MANHATTAN (CN) – As the fate of billionaire Raj Rajaratnam still remains uncertain in day 5 of deliberations in an insider-trading trial, jurors appear to be taking seriously his “mosaic” defense, or the idea that he traded based on hundreds of pieces of publicly available information rather than relatively few inside tips.
To find – or even consider – Rajaratnam’s innocence, jurors must believe that the 40-plus wiretaps that often show him giving and receiving information about mergers, acquisitions and quarterly earnings do not represent inside tips, but small cuttings that make up his larger picture of the stock market.
This is what is meant by a mosaic, a concept parsed by the press, and a word used by defense attorney John Dowd multiple times.
Dowd promised to show jurors the “complete picture” in opening arguments of the seven-week trial, and he used the phrase again several times in summations after more than seven weeks of trial
Jurors are still closely examining that picture of the Galleon hedge fund co-founder.
But the so-called mosaic defense, often depicted as a novel legal strategy in coverage of the Rajaratnam defense, emerged decades before he went to trial.
“Most lawyers in this area believe it is the best, most effective way to counter a charge of learning secret, confidential information to make trades,” Pace University Professor Bennett L. Gershman told Courthouse News in a phone interview.
Gershman, a former prosecutor and defense attorney who now teaches criminal procedure, says it has been used for “at least 15 to 20 years.”
Mosaic defense may also have figured prominently in the 1985 inside-trading case against former Wall Street Journal reporter R. Foster Winans, though it did not ultimately pan out for the journalist. Winans was convicted of trading on information he later published in his column “Heard on the Street,” and that conviction was affirmed by a rare 4-4 deadlocked vote in the Supreme Court.
Court documents show that, more recently, hedge fund manager Donald Longueil had planned to use a mosaic defense in an upcoming inside-trading trial. Instead he pleaded guilty to securities fraud on Thursday.
Longueil, now facing 20 years, had been indicted along with portfolio manager Samir Barai and two others in February.
The government says it intercepted a Blackberry message that Barai sent to an alleged co-conspirator in November 2008, saying that there were “just not enough clues to hold something on us” because “[w]e all use mosaic theory.”
“So we’re ok,” Barai concluded.
Charges against Barai are still pending, but his three co-defendants have all pleaded guilty.
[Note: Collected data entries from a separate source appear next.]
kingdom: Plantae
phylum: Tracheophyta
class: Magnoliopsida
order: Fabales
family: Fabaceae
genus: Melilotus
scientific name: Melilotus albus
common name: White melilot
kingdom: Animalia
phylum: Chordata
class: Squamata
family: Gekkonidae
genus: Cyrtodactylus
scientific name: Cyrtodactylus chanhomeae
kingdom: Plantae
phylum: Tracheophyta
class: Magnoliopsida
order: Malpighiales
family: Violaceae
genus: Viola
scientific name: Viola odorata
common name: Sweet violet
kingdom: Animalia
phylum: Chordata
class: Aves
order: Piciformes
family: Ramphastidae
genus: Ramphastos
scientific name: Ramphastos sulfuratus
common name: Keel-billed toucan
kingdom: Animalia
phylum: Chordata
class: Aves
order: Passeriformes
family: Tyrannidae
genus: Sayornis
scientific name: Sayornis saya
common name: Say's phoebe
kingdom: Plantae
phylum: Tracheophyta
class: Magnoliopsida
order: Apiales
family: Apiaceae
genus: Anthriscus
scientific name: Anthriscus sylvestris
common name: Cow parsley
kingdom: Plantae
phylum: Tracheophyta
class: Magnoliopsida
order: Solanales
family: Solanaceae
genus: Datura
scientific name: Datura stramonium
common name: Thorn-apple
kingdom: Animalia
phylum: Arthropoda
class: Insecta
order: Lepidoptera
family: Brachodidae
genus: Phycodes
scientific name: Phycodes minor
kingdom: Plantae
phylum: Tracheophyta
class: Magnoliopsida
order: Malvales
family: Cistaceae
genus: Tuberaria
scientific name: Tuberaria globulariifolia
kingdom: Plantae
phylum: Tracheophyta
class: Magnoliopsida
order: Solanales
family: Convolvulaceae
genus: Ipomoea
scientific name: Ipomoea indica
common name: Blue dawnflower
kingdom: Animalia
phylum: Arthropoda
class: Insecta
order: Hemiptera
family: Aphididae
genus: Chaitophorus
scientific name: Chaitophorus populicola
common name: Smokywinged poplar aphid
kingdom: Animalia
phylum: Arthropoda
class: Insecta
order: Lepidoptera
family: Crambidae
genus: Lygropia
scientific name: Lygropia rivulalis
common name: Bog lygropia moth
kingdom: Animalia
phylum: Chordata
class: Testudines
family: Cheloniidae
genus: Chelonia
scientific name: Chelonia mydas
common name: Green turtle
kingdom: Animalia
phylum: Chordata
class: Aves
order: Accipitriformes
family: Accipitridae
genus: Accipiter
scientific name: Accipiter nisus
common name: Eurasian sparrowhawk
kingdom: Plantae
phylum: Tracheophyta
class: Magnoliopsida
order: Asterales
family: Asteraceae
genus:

Rajaratnam was never caught planning a mosaic-theory defense.
But prosecutors say that the 40-plus wiretaps played at trial show him trying to elude investigators by creating an “e-mail trail,” keeping a “corporate record,” and telling colleagues to stay “radio silent.”
Professor Gershman said some of these tapes have been “pretty damning.”
“You have a lot of sinister conversations suggesting nonpublic information, but sometimes it’s a very tough line,” he added.
Ongoing jury deliberations are still a bit puzzling, Gershman said.
“I thought the verdict would come some time in the middle of this week,” he said. “Obviously, there’s disagreement there.”
Many of the people with whom Rajaratnam is recorded speaking have already admitted to securities fraud, and three of them testified against Rajaratnam at trial.
More than 20 of the 26 people investigated in the scheme have pleaded guilty, and many are awaiting sentencing
If convicted, Rajaratnam, their alleged ringleader, can face up to 25 years in prison, but he may be acquitted if the jury sees the picture the defense has painstakingly pieced together.